■ **Source text**:
BASSIST NEIL MURRAY REFLECTS ON HIS CAREER, DISCUSSES DRUMMER COZY POWELL, WHITESNAKE AND BLACK SABBATH

Andy Greene of Rolling Stone for the magazine’s Unknown Legends series, spoke with bassist Neil Murray (Black Sabbath, Whitesnake and Brian May), highlights from the interview appear below.

Rolling Stone: Tell me how you got interested in the bass.

Neil Murray: It took quite a long time, compared to some people, to find the bass. Even then, it was kind of an accident. Someone at school had converted a guitar into a bass somehow. I got hold of it and really took to it. From then on, through the end of my couple of school years and four years at design school, I got more and more into playing the bass.

Rolling Stone: Was [Cream’s] Jack Bruce a big influence?

Neil Murray: Absolutely, yes. I would love to be as great a musician as he was. As much as anything, it was more the kind of attitude where the bass is very important and it’s very audible. It’s not just a backing instrument. As much as I really enjoy bass players who do just sit in the pocket and have a great feel or great tone, or whatever, Jack Bruce and Tim Bogert from Vanilla Fudge and Cactus, and Beck, Bogert, and Appice, who was also very up front in a three-piece situation … They were combining bass and guitar in a way and being just as important as both of those. I suppose later on, I thought, “Well, that’s what I’m aiming for, to try and make a bit of a statement of putting my own personality across.”

The trouble is, that’s not really required in a lot of situations. And as you mature, you realize that it’s not necessary and it’s not suitable. But it was a kind of driving force for me, partly because the music that I got into and had the opportunity of playing, perhaps by chance, was much more fusion-oriented in the mid-Seventies.

Rolling Stone: What was it like to first come to America?

Neil Murray: It was great, obviously. I was very familiar with what the scene was like. I was like, “At last, I’m getting the chance to go there!” I would be hanging out at the Whisky and staying at the Tropicana Motel, which is the rock & roll hotel on Santa Monica. But I was right down at the bottom of the food chain…It was all a bit exciting, but also scary.

I went to New York…I was living in a disused Broadway theater in one of the dressing rooms. Elsewhere, some guy was turning tricks and things like that. And then I would get to go up to Harlem to see Aretha [Franklin] at the Apollo and Earth, Wind, and Fire out in Long Island. It was a whole different atmosphere. I felt back then that the States were a much more positive and enthusiastic environment for musicians.

Rolling Stone: Can you explain what made [drummer] Cozy [Powell] such a unique and talented drummer?

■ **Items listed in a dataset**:

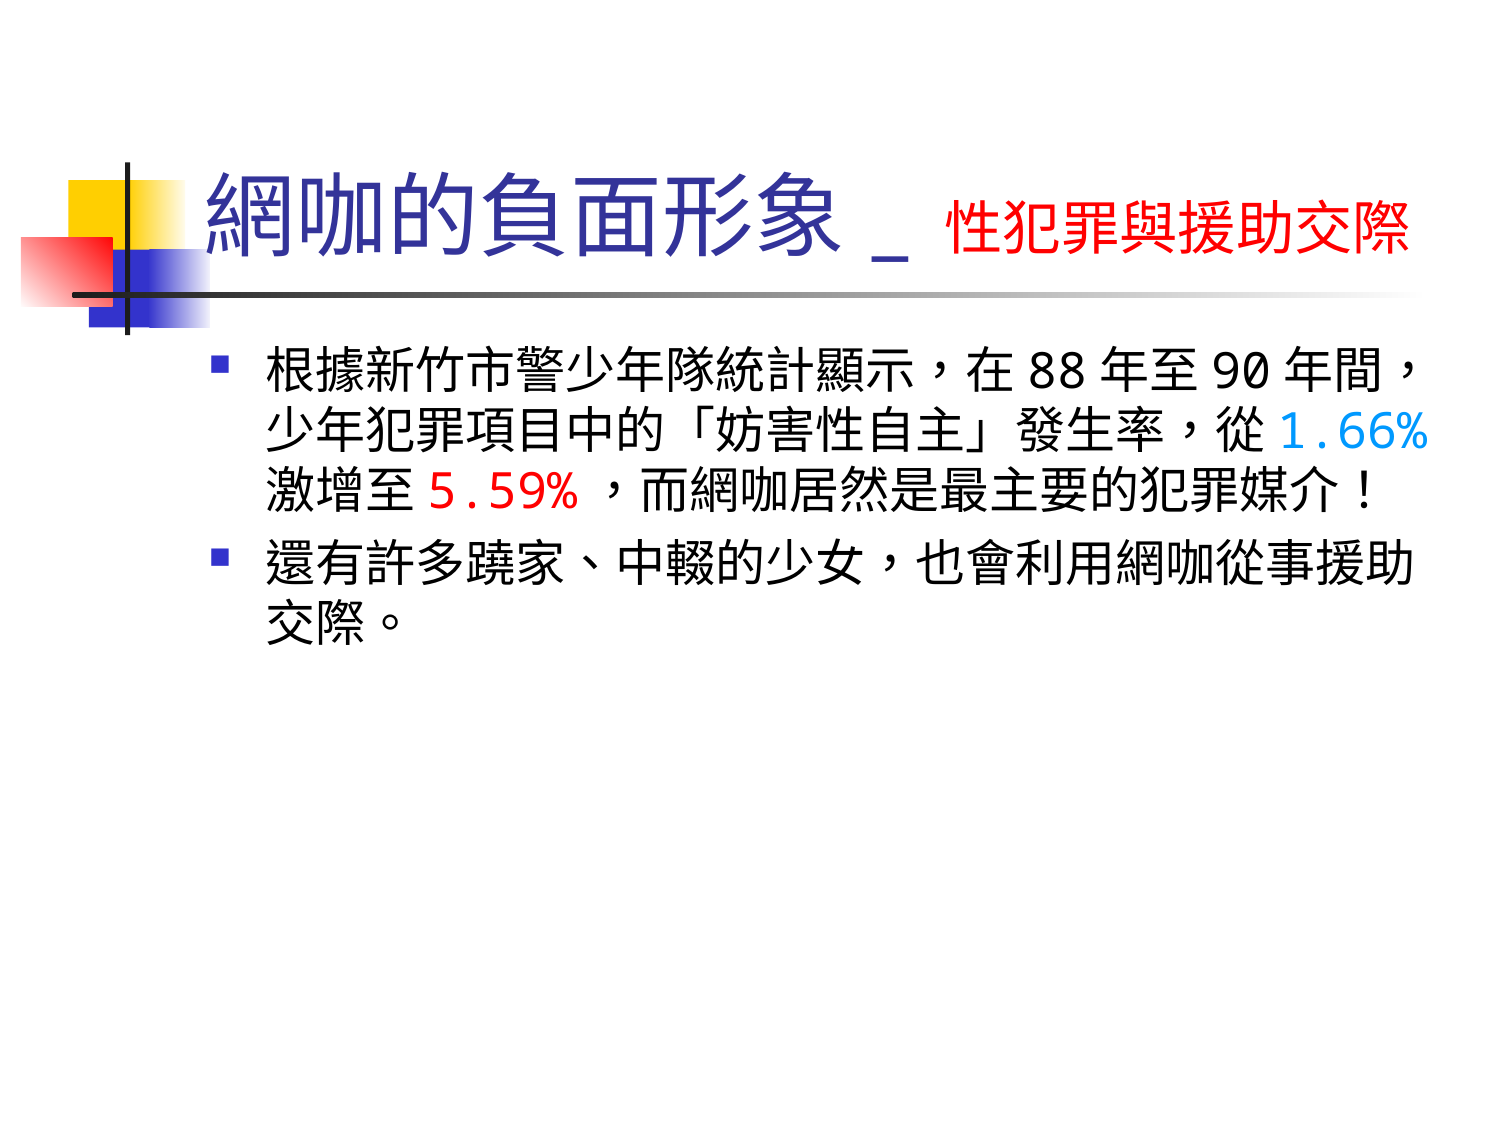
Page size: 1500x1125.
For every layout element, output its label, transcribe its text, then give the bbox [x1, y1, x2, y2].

title 網咖的負面形象_性犯罪與援助交際 [188, 35, 1500, 276]
list 根據新竹市警少年隊統計顯示，在88年至90年間，少年犯罪項目中的「妨害性自主」發生率，從1.66%激增至5.59%，而網咖居然是最主要的犯罪媒介！ 還有許多蹺家、中輟的少女，也會利用網咖從事援助交際。 [193, 331, 1469, 1007]
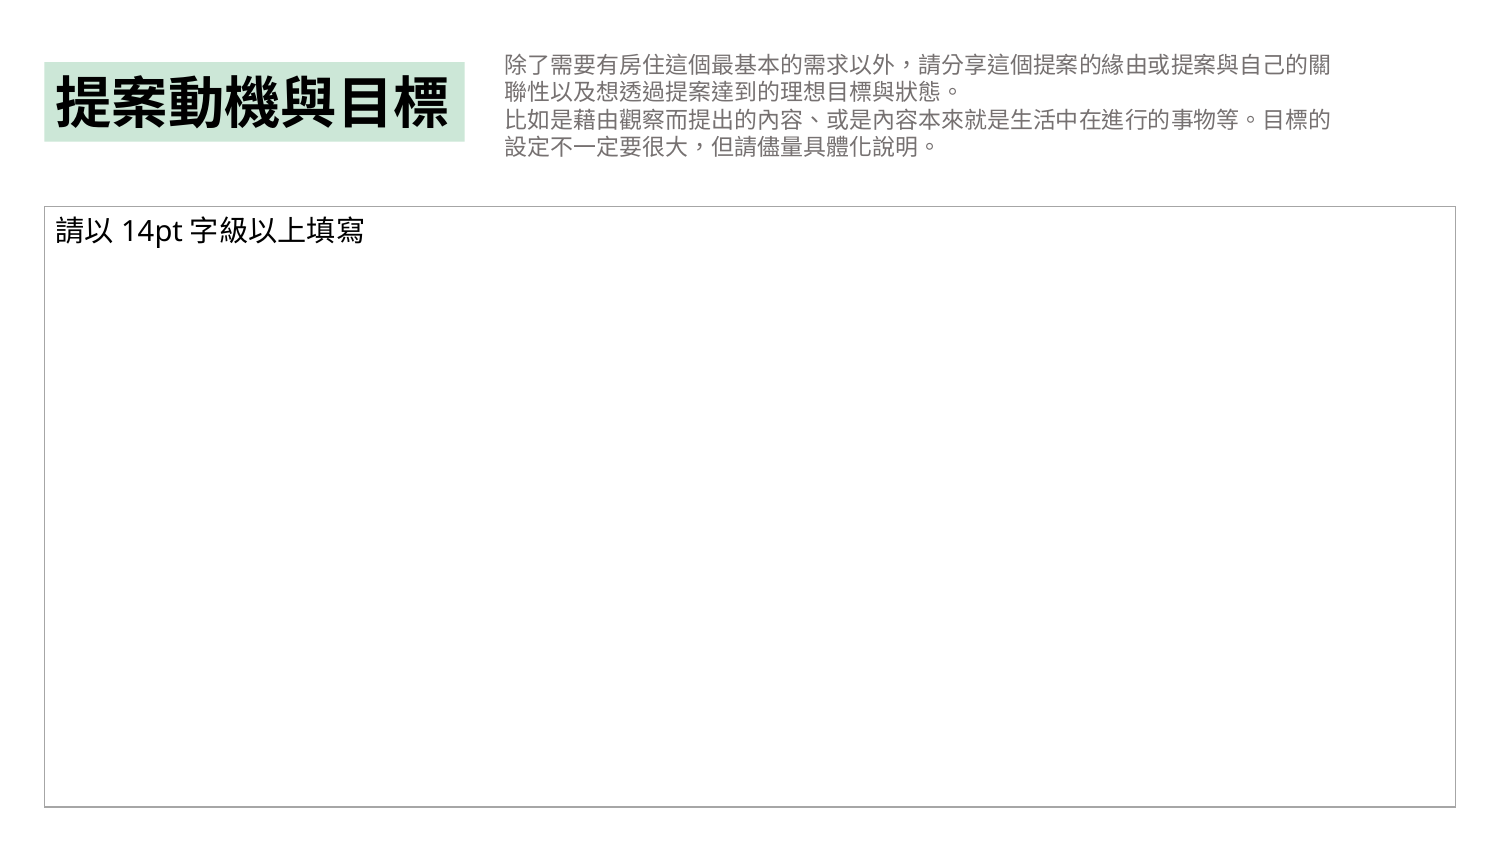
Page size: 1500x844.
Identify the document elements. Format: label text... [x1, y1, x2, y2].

text_box 提案動機與目標 [44, 62, 465, 142]
text_box 請以14pt字級以上填寫 [44, 206, 1456, 807]
text_box 除了需要有房住這個最基本的需求以外，請分享這個提案的緣由或提案與自己的關聯性以及想透過提案達到的理想目標與狀態。 比如是藉由觀察而提出的內容、或是內容本來就是生活中在進行的事物等。目標的設定不一定要很大，但請儘量具體化說明。 [493, 44, 1351, 168]
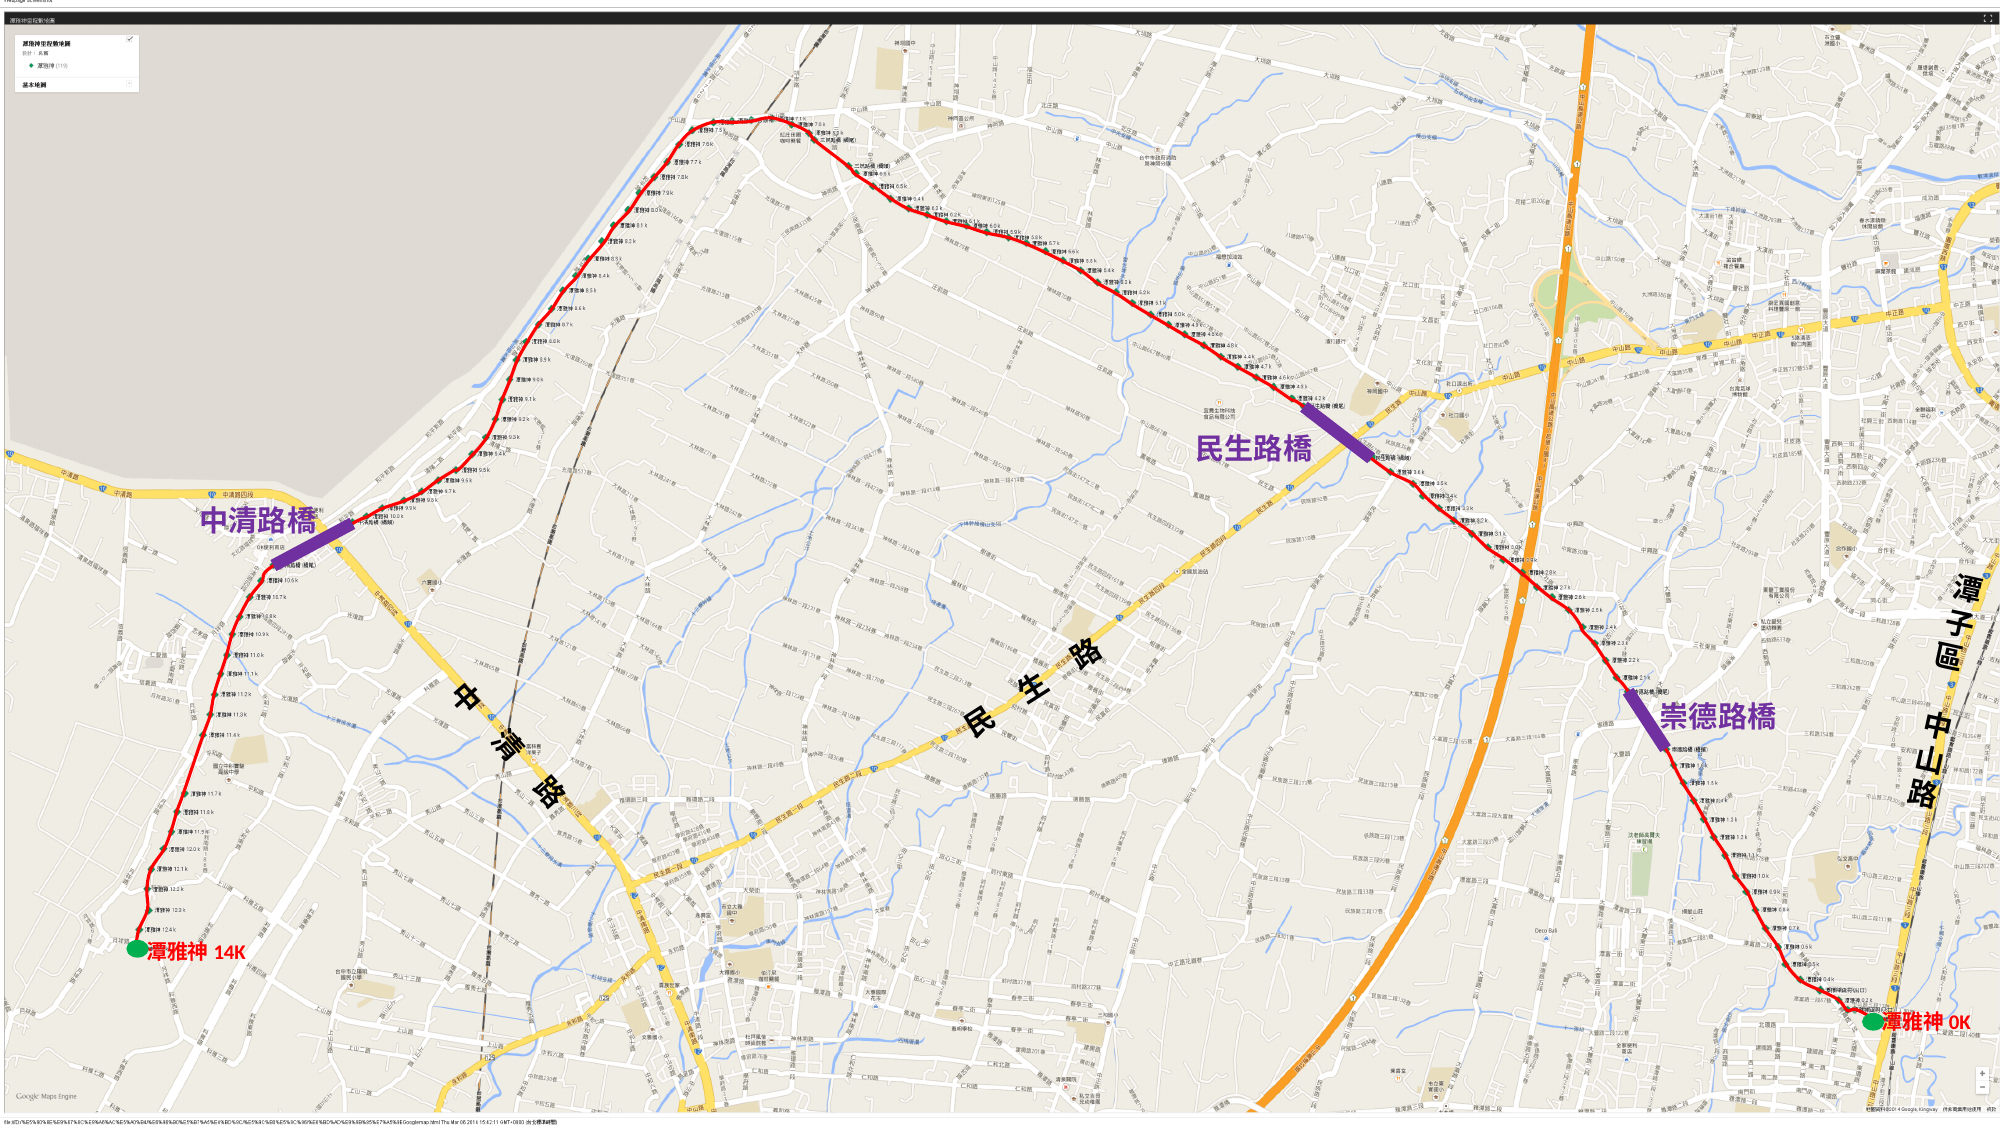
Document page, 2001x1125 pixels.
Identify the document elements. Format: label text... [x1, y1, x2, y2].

■ **Task to carry out**: In the Neil Murray interview, rewrite the part that opens with the words containing "BASSIST NEIL MURRAY REFLECTS" and closes with "a big influence?", substituting "art school" for "design school".

■ **Answer to the problem**:
BASSIST NEIL MURRAY REFLECTS ON HIS CAREER, DISCUSSES DRUMMER COZY POWELL, WHITESNAKE AND BLACK SABBATH

Andy Greene of Rolling Stone for the magazine’s Unknown Legends series, spoke with bassist Neil Murray (Black Sabbath, Whitesnake and Brian May), highlights from the interview appear below.

Rolling Stone: Tell me how you got interested in the bass.

Neil Murray: It took quite a long time, compared to some people, to find the bass. Even then, it was kind of an accident. Someone at school had converted a guitar into a bass somehow. I got hold of it and really took to it. From then on, through the end of my couple of school years and four years at art school, I got more and more into playing the bass.

Rolling Stone: Was [Cream’s] Jack Bruce a big influence?